Même si l'on rappelle volontiers qu'on dit toujours « un bon gros » et jamais « un bon maigre », il ne fait pas bon être obèse pour un enfant aujourd'hui... On est encombré par un corps trop lourd et le moindre mouvement exige une énergie considérable. Le corps pèse une tonne... et bien plus encore quand on regarde les autres enfants courir ou nager, jouer au ballon ou faire du vélo ! On a honte de son ventre, de ses cuisses, de ses bourrelets - quel mot horrible ! -, de cette chair qu'on voudrait voir fondre miraculeusement pour pouvoir, enfin, passer inaperçu. Car l'enfant trop gros est toujours au centre des regards. Même si personne ne fait attention à lui, il est persuadé qu'on ne voit que lui, qu'on se moque de lui.

En réalité, depuis longtemps, il sait qu'il encombre. Il l'a su tout de suite. En famille, quand il a fallu aller acheter des vêtements. À l'école, quand il a eu des difficultés, dès le jour de la rentrée, à s'installer à son banc. Dans la rue, quand il a croisé des enfants « normaux » et qu'il a aperçu le reflet de sa silhouette dodelinante dans les vitrines.

Autour de lui, on a tenté de le rassurer : « Ce n'est pas grave, tu sais ! Tu n'y es pour rien... C'est un accident de parcours et tu vas t'en sortir ! » . Il avait presque fini par le croire... Mais, voilà que, dans les médias, on pointe maintenant sur les obèses un doigt accusateur : ils sont coupables de céder à la publicité pour les sodas et les fast-foods  ! Coupables de se goinfrer de sucreries quand ils devraient, au contraire, se contenter de légumes frais ! Ils n'ont pas la volonté qui leur permettrait de maigrir : ils se relèvent la nuit pour manger des glaces en cachette et ne persévèrent jamais suffisamment quand il s'agit de faire de la gymnastique ou d'aller à la piscine... De victime, le voilà devenu délinquant ! Le mauvais sort est devenu un délit ! Impossible, dans ces conditions, de se construire sereinement une identité.

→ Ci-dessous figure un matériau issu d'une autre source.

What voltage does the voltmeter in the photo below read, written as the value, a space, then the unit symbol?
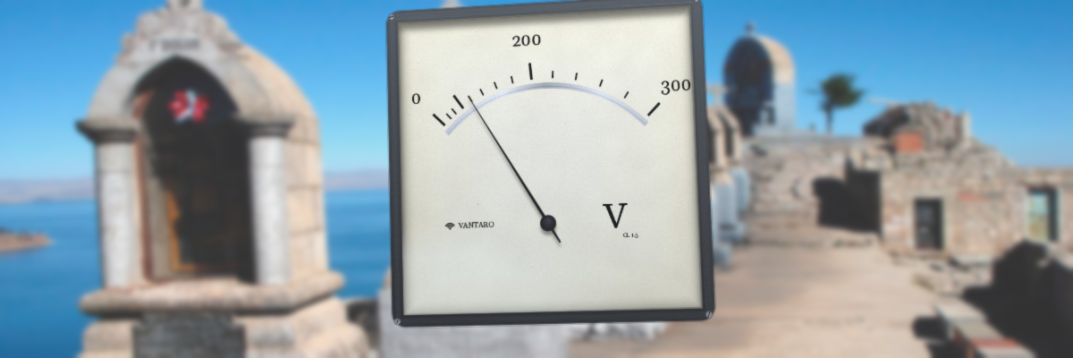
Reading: 120 V
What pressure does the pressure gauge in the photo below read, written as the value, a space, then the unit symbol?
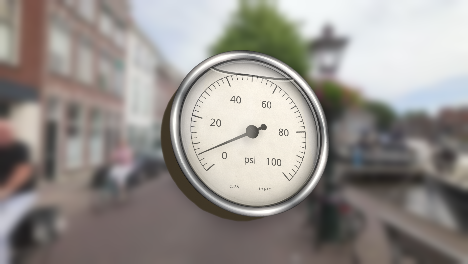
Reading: 6 psi
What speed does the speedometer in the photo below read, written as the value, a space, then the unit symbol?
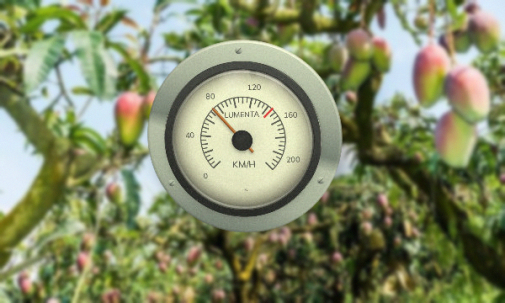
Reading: 75 km/h
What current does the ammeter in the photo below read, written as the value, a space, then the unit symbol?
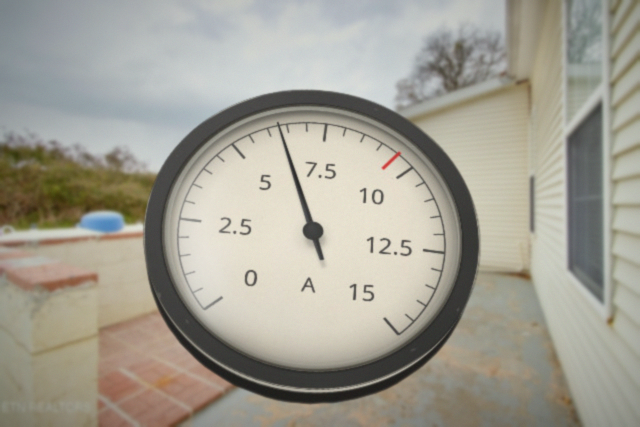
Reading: 6.25 A
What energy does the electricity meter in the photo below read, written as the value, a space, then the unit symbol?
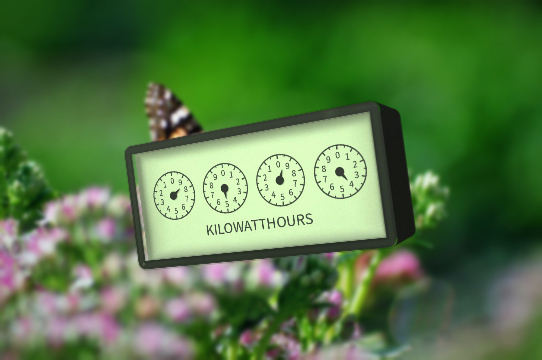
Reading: 8494 kWh
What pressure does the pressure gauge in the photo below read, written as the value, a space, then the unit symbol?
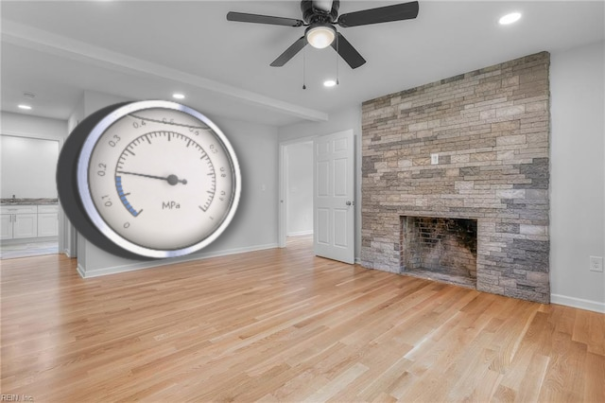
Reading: 0.2 MPa
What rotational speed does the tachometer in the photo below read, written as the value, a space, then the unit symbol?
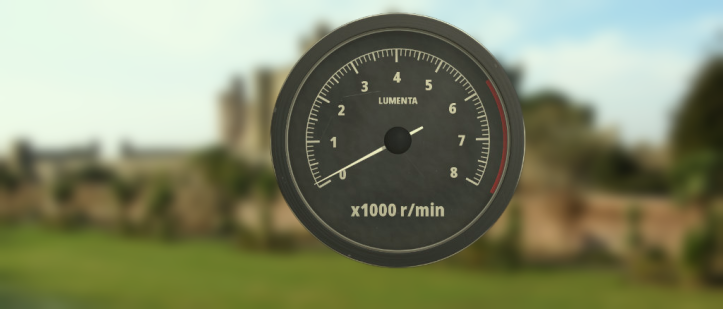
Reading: 100 rpm
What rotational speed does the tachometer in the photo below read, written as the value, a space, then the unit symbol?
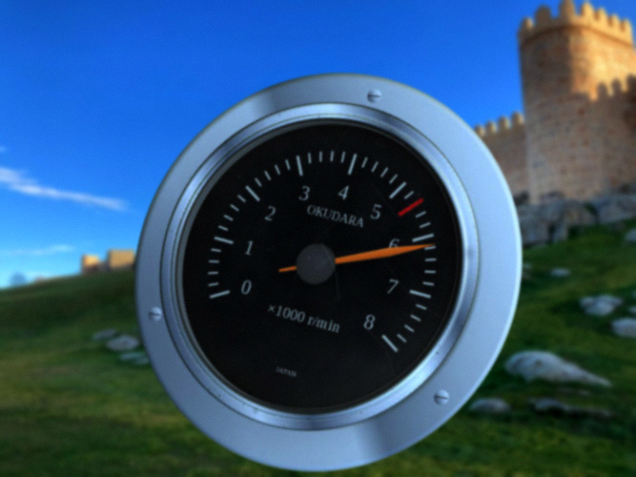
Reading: 6200 rpm
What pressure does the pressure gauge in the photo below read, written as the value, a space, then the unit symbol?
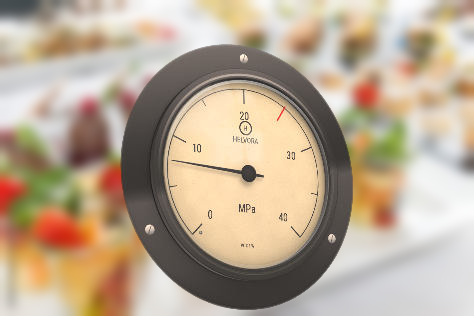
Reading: 7.5 MPa
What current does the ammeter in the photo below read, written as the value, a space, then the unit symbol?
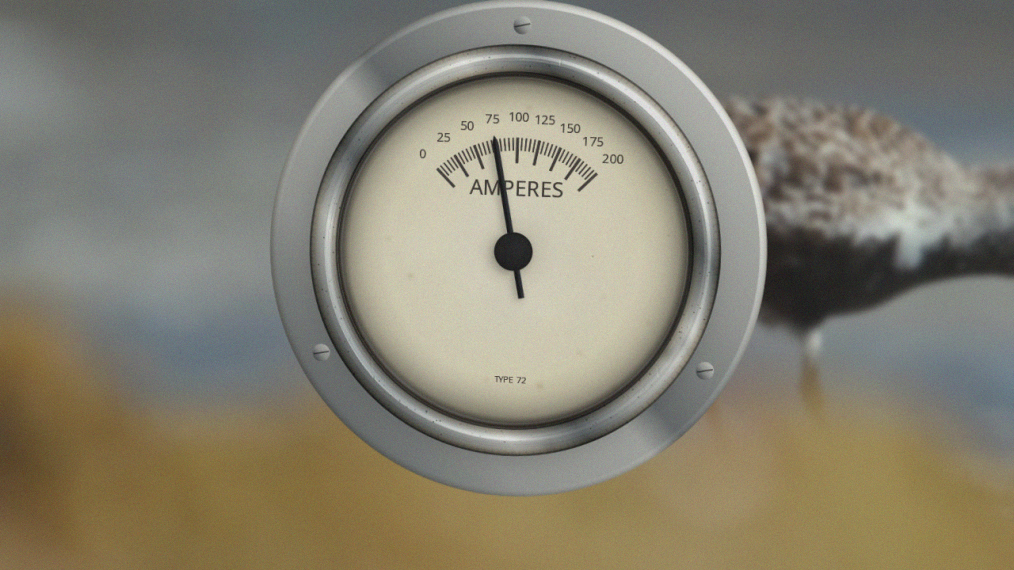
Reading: 75 A
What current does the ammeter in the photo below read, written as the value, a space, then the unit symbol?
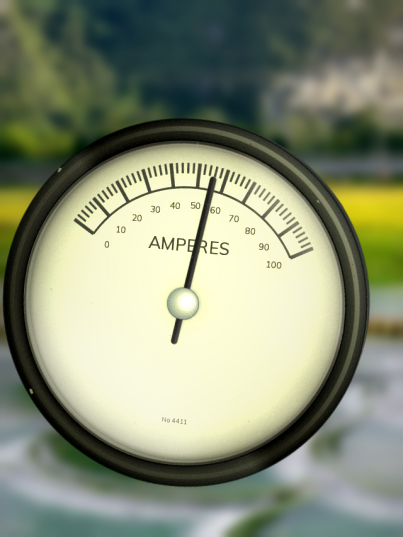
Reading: 56 A
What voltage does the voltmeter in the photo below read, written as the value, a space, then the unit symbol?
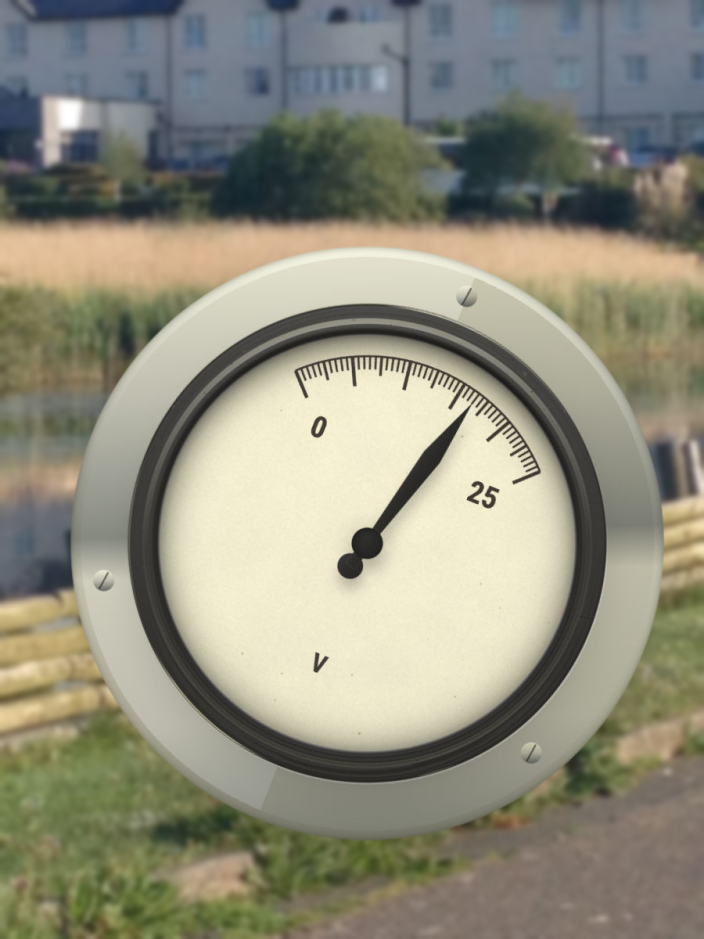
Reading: 16.5 V
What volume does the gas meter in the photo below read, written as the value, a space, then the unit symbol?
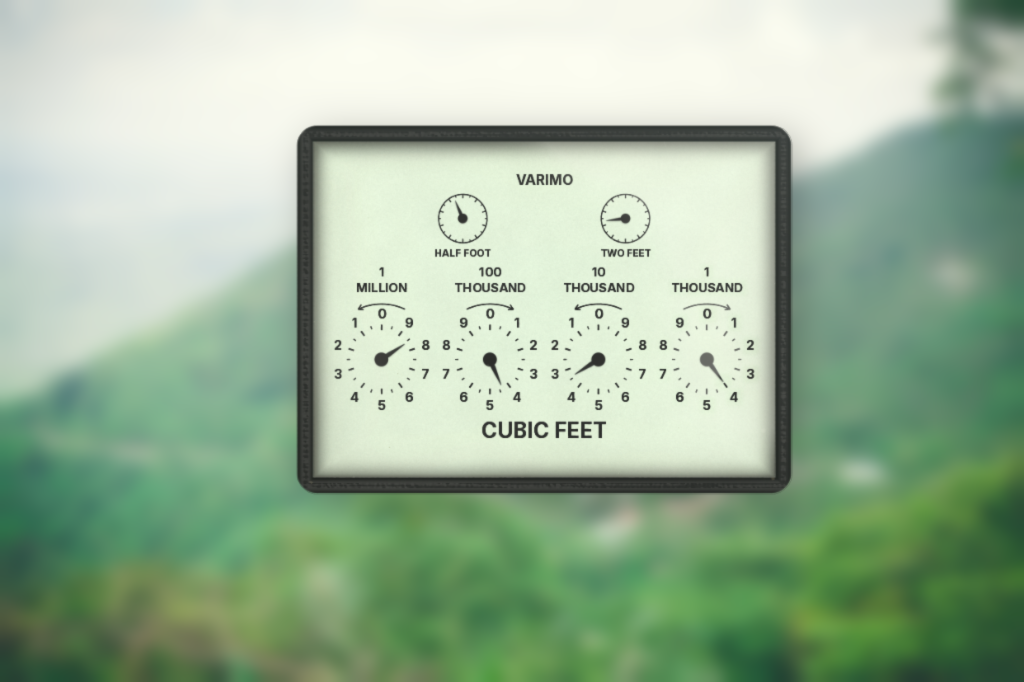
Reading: 843400 ft³
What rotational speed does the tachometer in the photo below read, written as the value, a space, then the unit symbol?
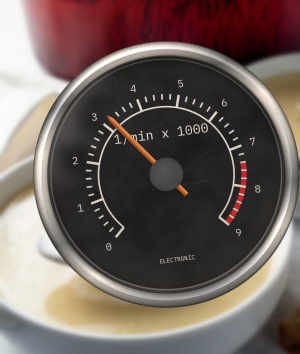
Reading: 3200 rpm
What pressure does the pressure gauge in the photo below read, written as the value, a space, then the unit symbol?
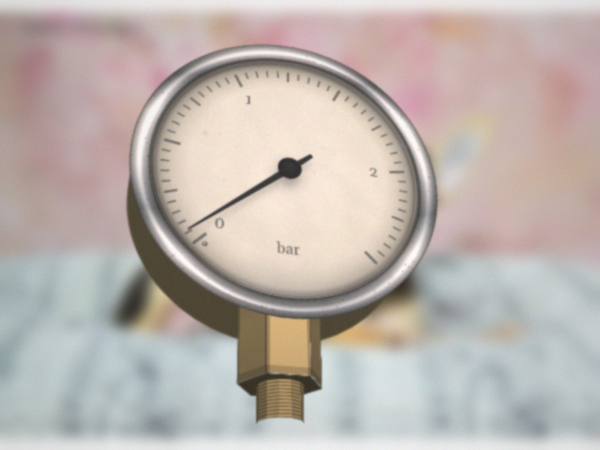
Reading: 0.05 bar
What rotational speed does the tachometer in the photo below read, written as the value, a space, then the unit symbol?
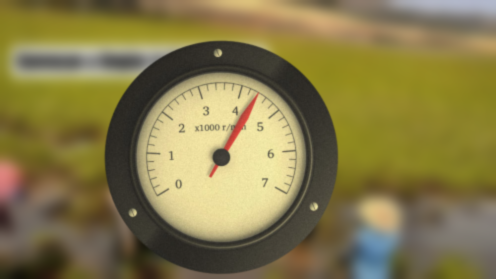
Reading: 4400 rpm
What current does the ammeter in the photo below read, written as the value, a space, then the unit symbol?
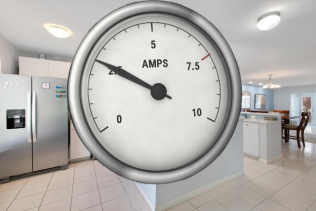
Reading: 2.5 A
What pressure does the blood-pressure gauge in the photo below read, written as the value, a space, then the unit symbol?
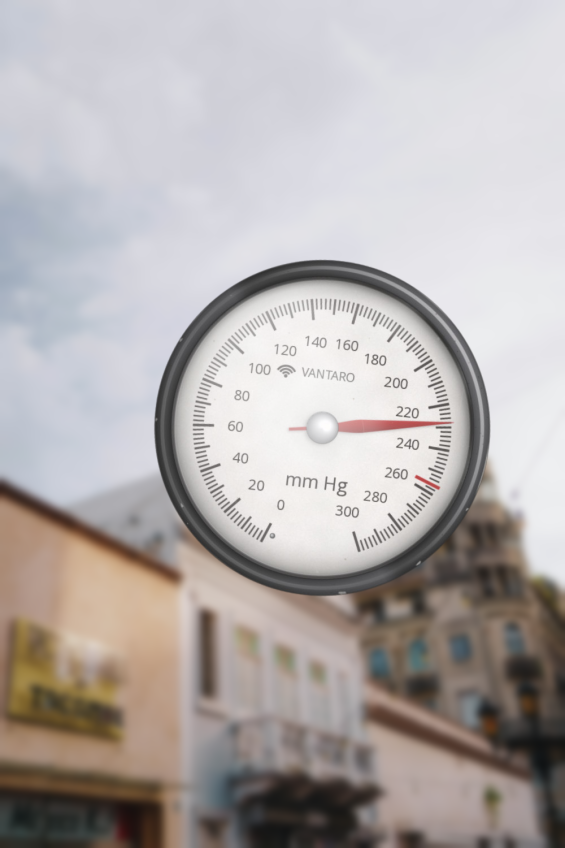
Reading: 228 mmHg
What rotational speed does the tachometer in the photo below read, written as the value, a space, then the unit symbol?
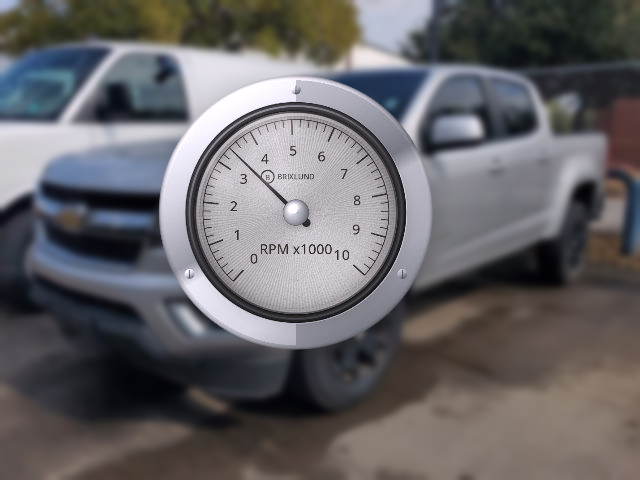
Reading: 3400 rpm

Alors, au bout du compte, les enfants trop gros hésitent : entre le désespoir - avec, dans les cas les plus dramatiques, la tentative de suicide - et la revendication agressive de leur « différence » - avec, au bout du compte, une identification complète avec leur physique. Ou bien ils se terrent jusqu'à espérer s'anéantir. Ou bien ils s'étalent, avec la revendication insensée d'occuper encore plus d'espace. Ou bien, ils se renferment dans un mutisme qui scelle leur interdit d'exister. Ou bien, ils crient à la face du monde qu'ils sont fiers de leur excès et font de cet excès même leur mode d'être... Terrible dilemme dont on ne peut sortir que par un accompagnement long et obstiné des adultes qui entourent l'enfant. Quand ils parviennent à lui montrer qu'il en est de l'obésité comme de toutes nos différences physiques : il ne faut pas avoir honte d'être obèse ; mais qu'il n'y a pas de raison, non plus, d'en être fier. On peut même parvenir - et c'est une grande victoire qui vaut la peine de se battre - à être fier de ne pas en avoir honte.